To 86

Michael michael at RFA.ORG
Thu Feb 8 12:35:01 UTC 2001


i would take its use in this case to mean that the software had been
uninstalled.

the term "86" comes from the old days of prohibition (when alcohol was
illegal in the u.s. for a brief period).  the folks who ran a particular
speak-easy (an underground bar where the newly-dubbed contra-band could
still be acquired with great ease) in chicago ran a rather sophisticated
operation, which included a secret code word/phrase that would be telephoned
to the owners of the establishment should it become known that the
authorities were on their way to do a raid.

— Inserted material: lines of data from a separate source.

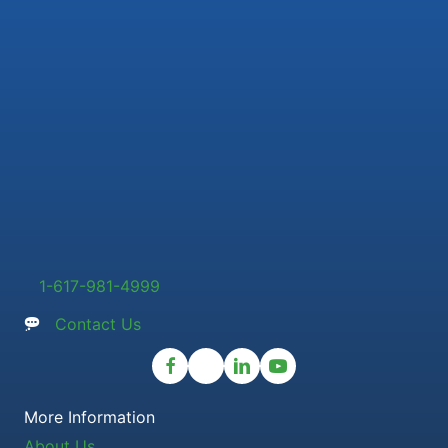
1-617-981-4999
Contact Us
More Information
About Us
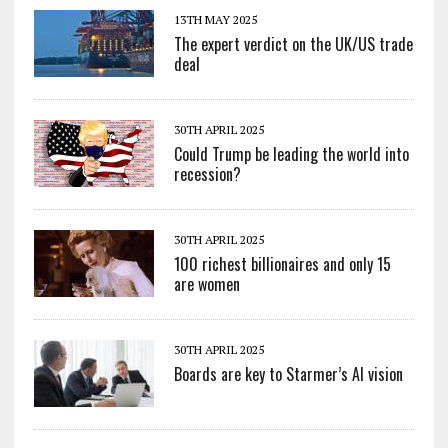
13TH MAY 2025
The expert verdict on the UK/US trade
deal
30TH APRIL 2025
Could Trump be leading the world into
recession?
30TH APRIL 2025
100 richest billionaires and only 15
are women
30TH APRIL 2025
Boards are key to Starmer’s AI vision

the tip would warn them to take all the hooch and send it out the back
door -- it just so happened that the address on the door was the number 86.

michael

-----Original Message-----
From: American Dialect Society [mailto:ADS-L at LISTSERV.UGA.EDU]On Behalf
Of Philip E. Cleary
Sent: Thursday, February 08, 2001 12:53 AM
To: ADS-L at LISTSERV.UGA.EDU
Subject: To 86


The following paragraph is from a CNET newsletter, which I received
yesterday.

<We loved it, you hated it, we rethought it. That's right, in our
first take on Netscape 6, we generally gave the new browser the
thumbs up. But readers overwhelmingly 86'd the program. >

Can anyone translate the verb "to 86" into English?